Эйрику это показалось странным, но он не сробел, ответив:

– Уж если ты так речист, то поди, скажи своему товарищу, что Эйрик Светлоокий стучится у его дверей!

Он взял голову и тихонько вкатил ее в пещеру. Оттуда сейчас же выбежал с поднятой секирой в одной руке и головой убитого берсерка в другой Скаллагрим. На нем не было никакой другой одежды, кроме рубахи, а на груди была навязана овечья шкура.

– Где мой товарищ? – заревел он.

– Часть его ты держишь в своей руке, Скаллагрим, а за остальным тебе придется сходить вон туда! – ответил Эйрик, указывая на пропасть.

– А ты кто такой? – спросил берсерк.

– По этой примете ты узнаешь меня, – сказал Эйрик и кинул ему хвост той овцы, которую у него похитил тогда Скаллагрим.

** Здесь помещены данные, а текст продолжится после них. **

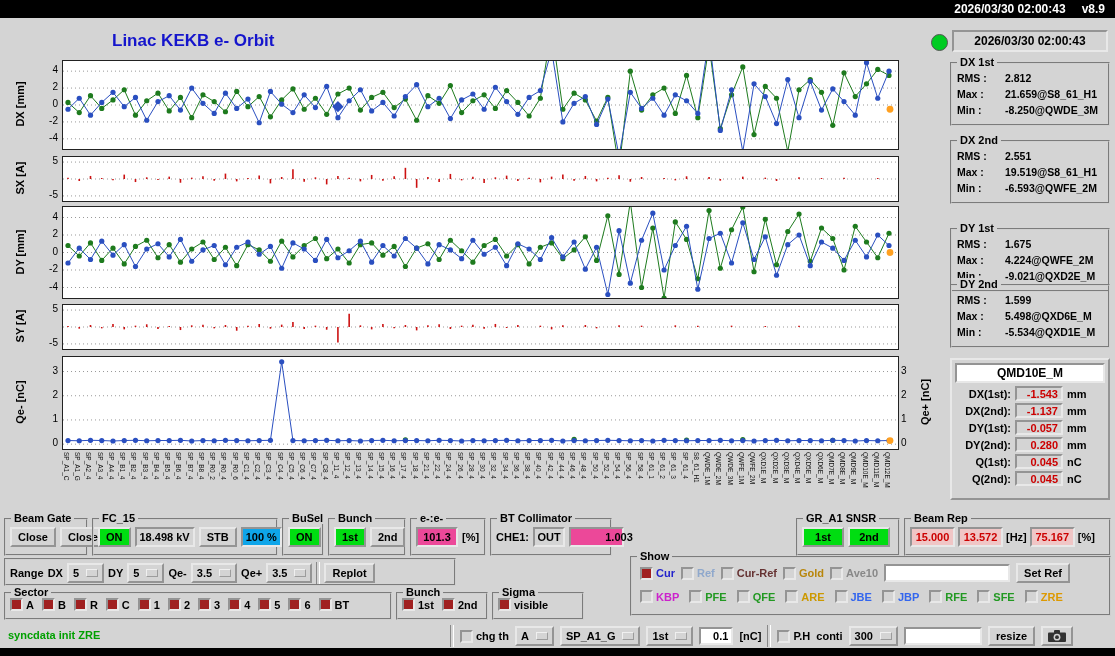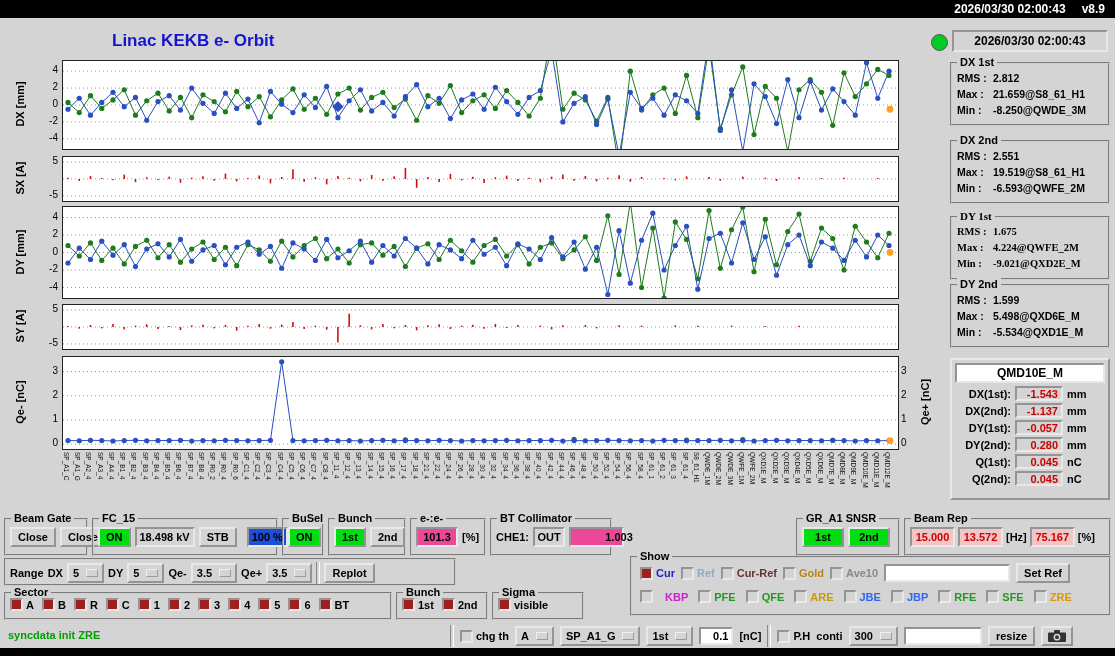--- a/index.html
+++ b/index.html
@@ -25,7 +25,7 @@
   .statbox{position:absolute;left:950px;width:160px;height:64px;border:2px groove #cfcfcf;
            box-sizing:border-box;padding:6px 5px 2px 5px;}
   .stitle{position:absolute;top:-8px;left:5px;background:#d4d4d4;padding:0 3px;font-size:11px;font-weight:bold;}
-  .srow{font-size:10.5px;font-weight:bold;line-height:16px;white-space:nowrap;display:flex;gap:4px;}
+  .srow{font-size:10.5px;font-weight:bold;line-height:16px;white-space:nowrap;display:flex;gap:16px;}
   .slab{display:inline-block;min-width:32px;}
   .qmdbox{position:absolute;left:950px;top:358px;width:160px;height:142px;border:2px outset #e8e8e8;
           box-sizing:border-box;padding:3px;}

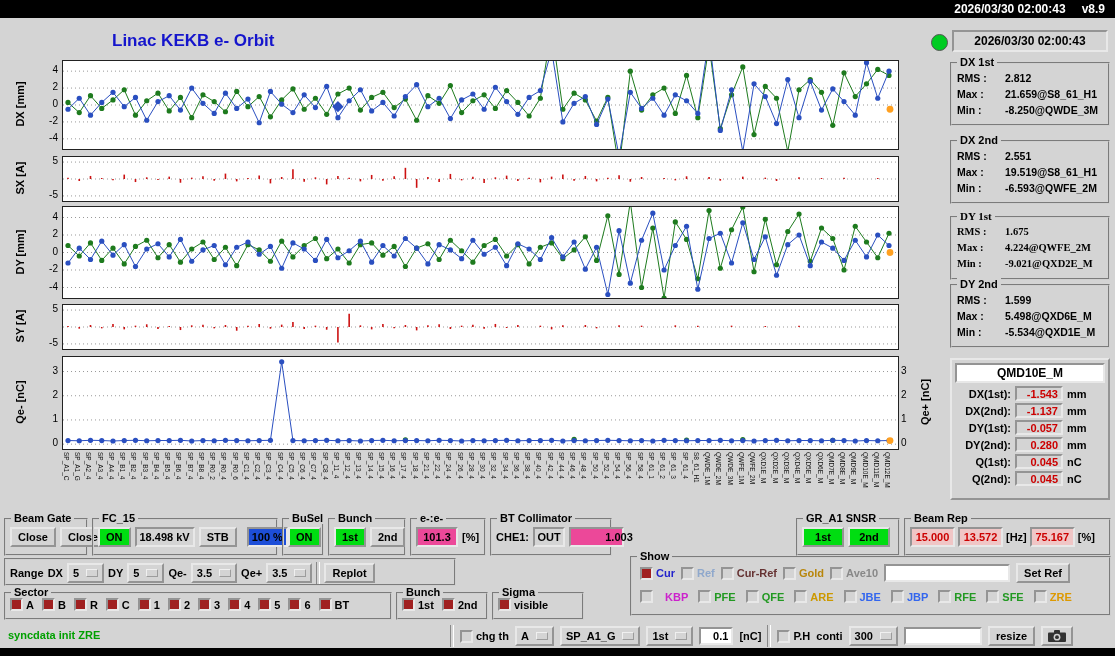--- a/index.html
+++ b/index.html
@@ -745,7 +745,7 @@
           <span>-6.593@QWFE_2M</span>
         </div>
       </div>
-      <div class="statbox" style="top: 216px; font-family: Liberation Serif, serif;">
+      <div class="statbox" style="top: 228px;">
         <span class="stitle">DY 1st</span>
         <div class="srow">
           <span class="slab">RMS :</span>

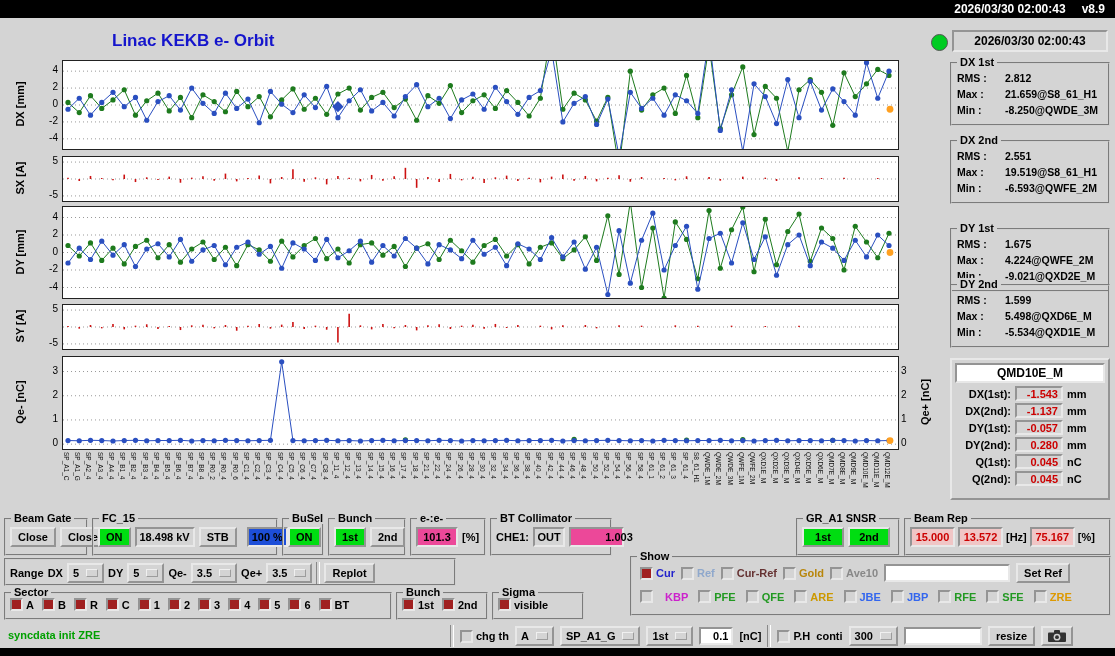--- a/index.html
+++ b/index.html
@@ -48,7 +48,7 @@
         background:#d4d4d4;font-size:11px;font-weight:bold;height:20px;box-sizing:border-box;
         padding:0 3px;white-space:nowrap;}
   .disp.white{background:#ec4899;}
-  .disp.green{background:#1d4ed8;margin-left:6px;}
+  .disp.green{background:#0ea5e9;}
   .disp.pink{background:#f0c6c6;color:#cc0000;}
   .lbl{font-size:11px;font-weight:bold;white-space:nowrap;}
   .cb{display:inline-flex;align-items:center;gap:3px;}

Теперь Скаллагрим узнал его, и бешенство овладело им; глаза его налились кровью, и пена показалась на губах. Он был страшен на вид. С поднятой секирой устремился он на Эйрика, но тот проворно отскочил, и удар пропал даром. Эйрик же занес свой чудесный меч над самой головой берсерка, но тот вовремя успел защитить голову секирой, так что удар пришелся по ней и разрубил лезвие ее пополам.